Other components of the report include a survey on the implementation of the California Racial Justice Act, a detailed compendium of state and federal laws and cases impacting the rights of African Americans, and a robust community engagement process undertaken at the direction of the Task Force.
“For California to be a leader in the movement for true reparatory justice for African Americans, we must start with accountability. Our nation has for too long overlooked the atrocities visited upon African Americans or consigned them to vestiges of the past,” said Attorney General Bonta. “This final report decisively establishes that now is the time for California to acknowledge the state’s role in perpetuating these harms, and ensure that through a comprehensive approach to reparations, we commit ourselves to the healing and restoration of our African American residents.”

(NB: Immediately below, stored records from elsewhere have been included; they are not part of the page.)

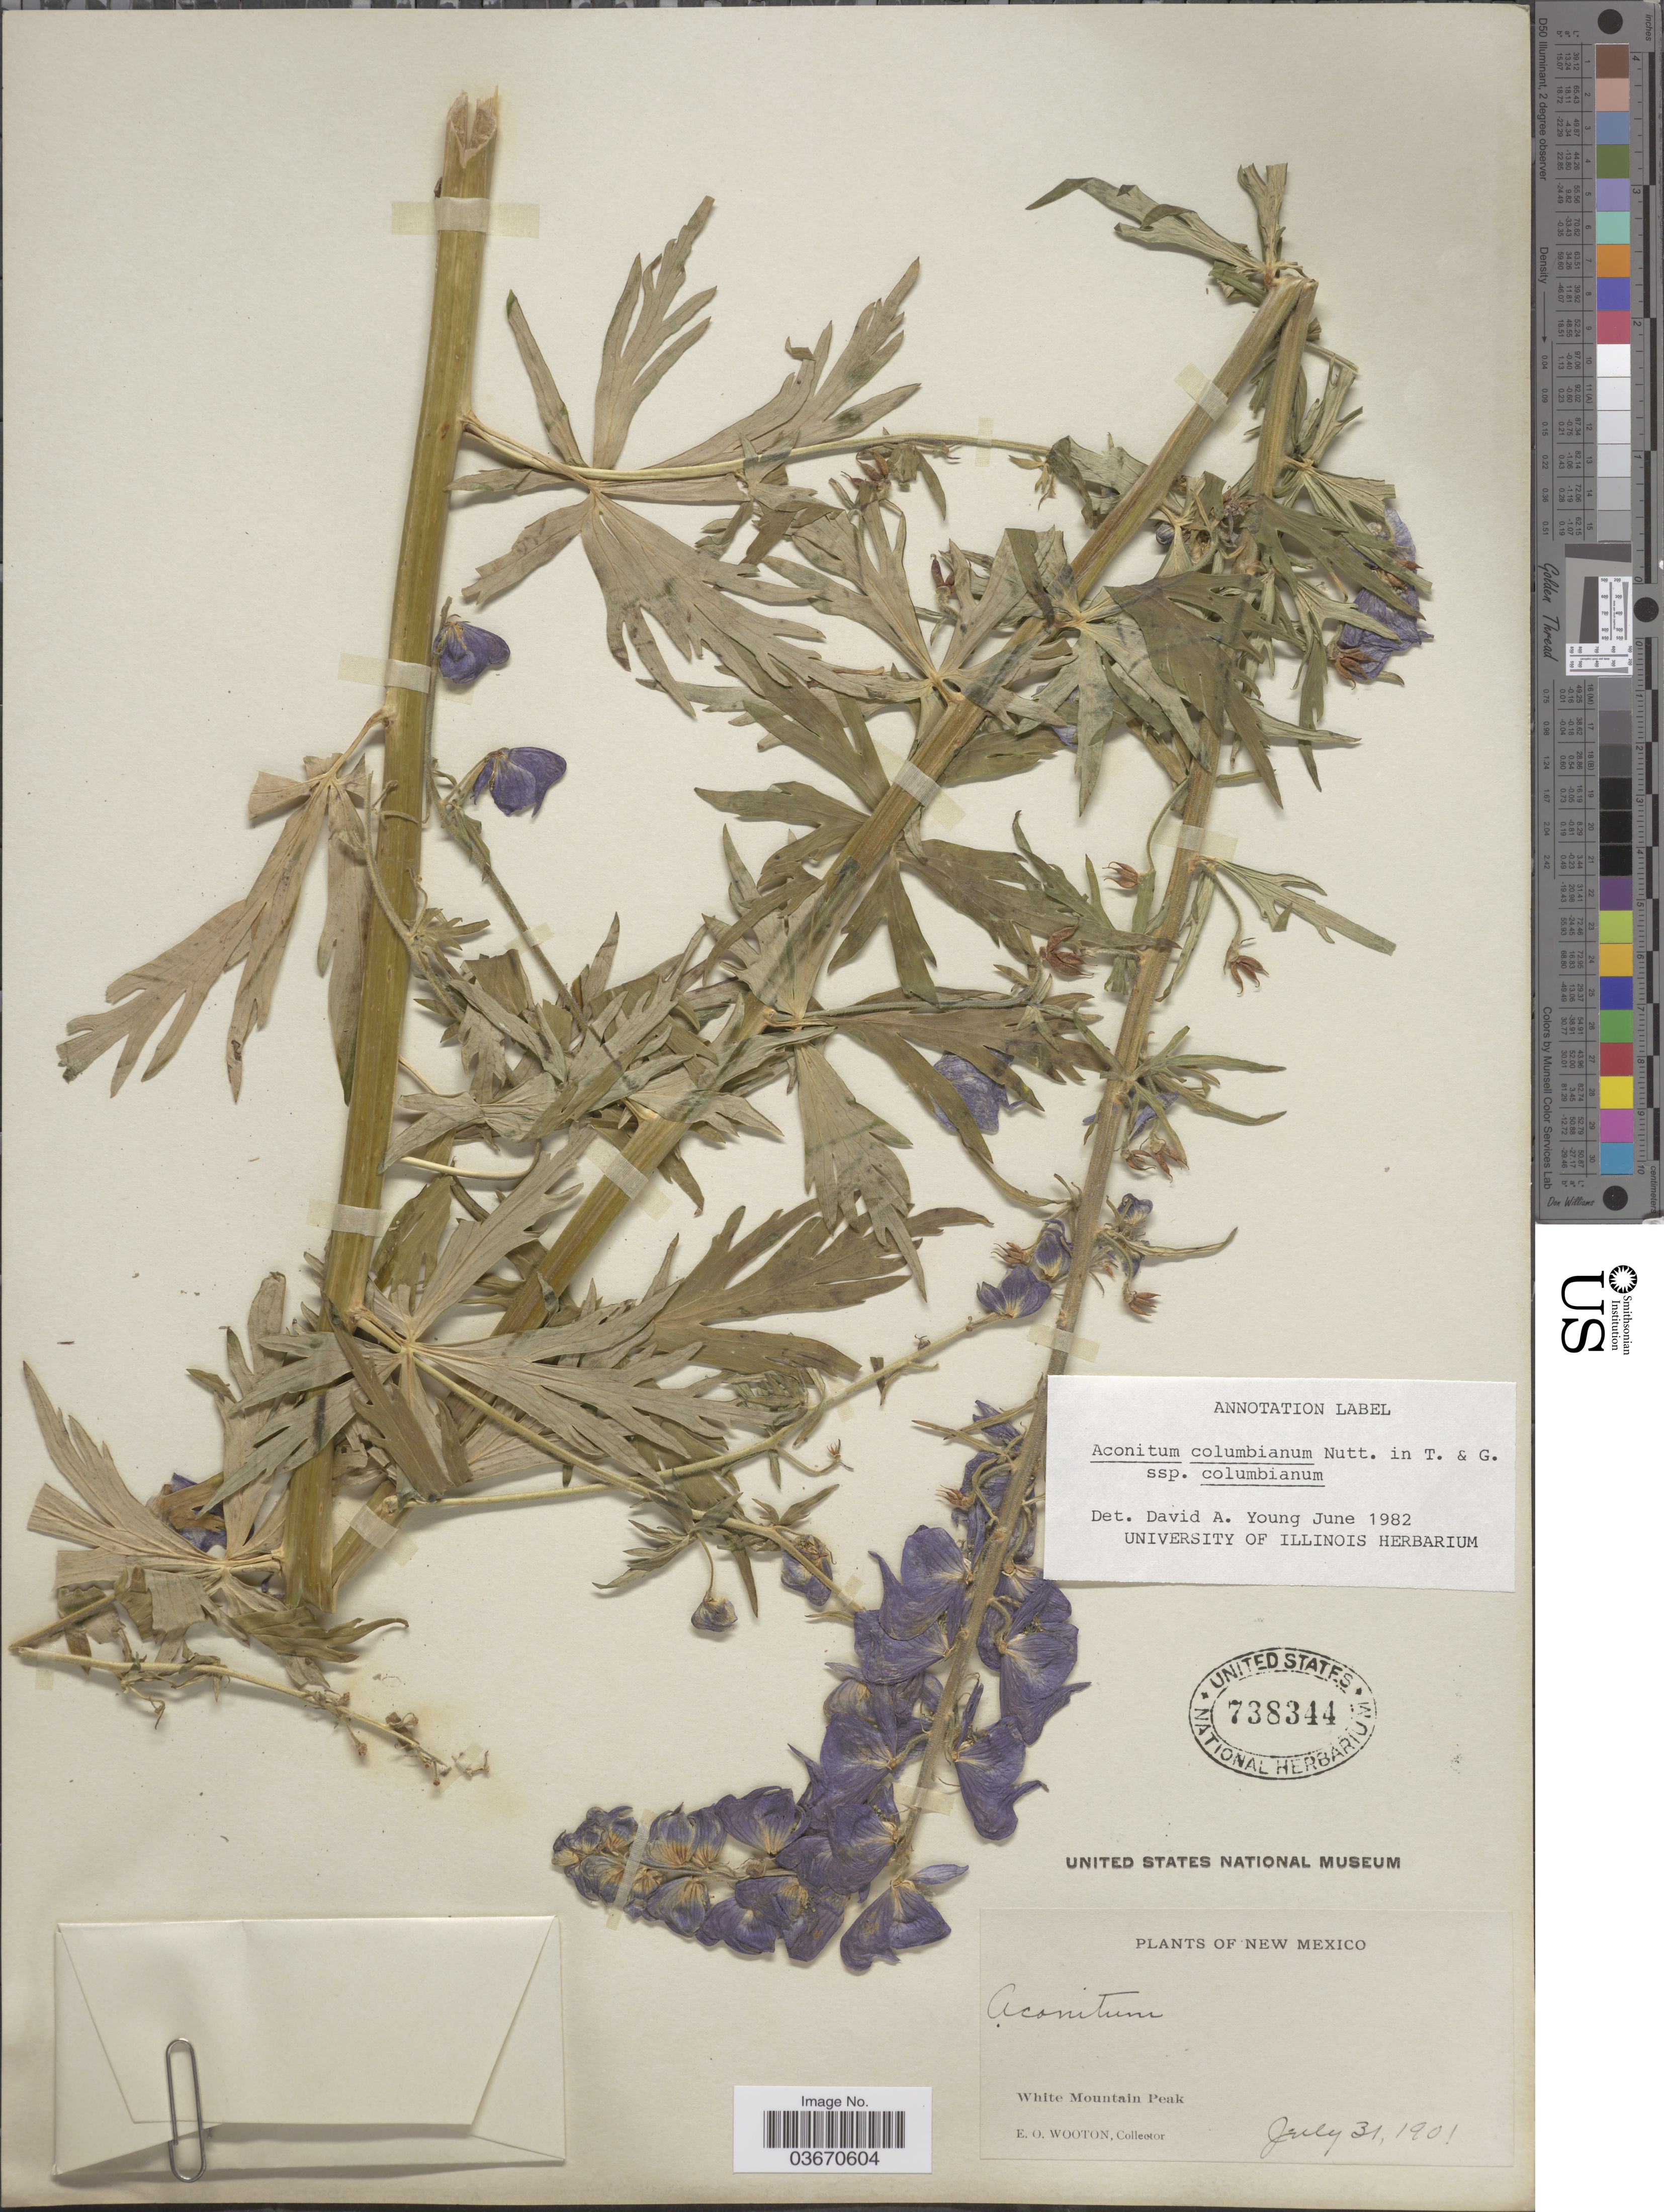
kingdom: Plantae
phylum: Tracheophyta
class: Magnoliopsida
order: Ranunculales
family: Ranunculaceae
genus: Aconitum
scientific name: Aconitum columbianum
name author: Nutt.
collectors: E. O. Wooton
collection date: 1901-07-31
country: United States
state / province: New Mexico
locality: White Mountain Peak.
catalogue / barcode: US 738344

Enacted on Sept. 30, 2020, AB 3121 tasked the Reparations Task Force with studying the institution of slavery in the United States — including the keeping of enslaved persons and enforcement of “Fugitive Slave Acts” in California — and how those actions and structures put in place during the enslavement period and thereafter resulted in a system that relentlessly subjugated African Americans.
The report traces this through California’s history into the present and both details the ongoing adverse impacts on living African Americans and presents numerous ideas for policy changes designed to begin the process of repair, with special attention to addressing the specific injuries to descendants of individuals enslaved in the United States.
The final report consolidates months of hearings, expert testimony, public comments, witness statements, and an array of records and materials submitted to the task force.
The report is organized as follows:
• Part I details the history of how, 158 years after the abolition of slavery, its badges and incidents remain embedded in the political, legal, health, financial, educational, cultural, environmental, social, and economic systems of California and the United States. • Part II discusses the international framework for reparations as established by the United Nations, which requires compensation, restitution, rehabilitation, satisfaction, and guarantees of non-repetition. • Part III offers recommendations as to how the State of California should apologize for the state’s perpetration of gross human rights violations against Africans who were enslaved and their descendants. • Part IV sets forth methods for calculating some aspects of monetary reparations to address: (a) health disparities, (b) disproportionate African American mass incarceration and over-policing, (c) housing discrimination, (d) devaluation of African American businesses; (e) unjust property takings by eminent domain; and (f) labor discrimination. • Part V delineates a broad set of more than 115 recommendations to the Legislature for critically needed law and policy reforms to address and redress the harms set forth in Part I and support the other recommendations in the Report. • Part VI discusses the results of the DOJ’s survey regarding the implementation of the California Racial Justice Act, which could offer a potentially powerful tool for rooting out and addressing bias in the criminal justice system, including charging decisions, convictions, and sentencing. • Part VII includes a report commissioned by the Task Force intended to give the community voice in the conversation concerning reparations, including through listening sessions, collection of personal testimonies and oral histories, and a statewide survey. • Part VIII sets forth the Task Force’s recommendation that the Legislature adopt a standard curriculum centered on the Task Force’s findings and recommendations and that the Legislature fund the development and implementation of age-appropriate curricula across all grade levels. • Part IX contains a compendium of state and federal laws and cases that demonstrate that from the birth of the nation forward, federal and state constitutional provisions, statutes, and court decisions have sanctioned, enabled, and institutionalized discrimination, on the part of government and private actors, against African Americans.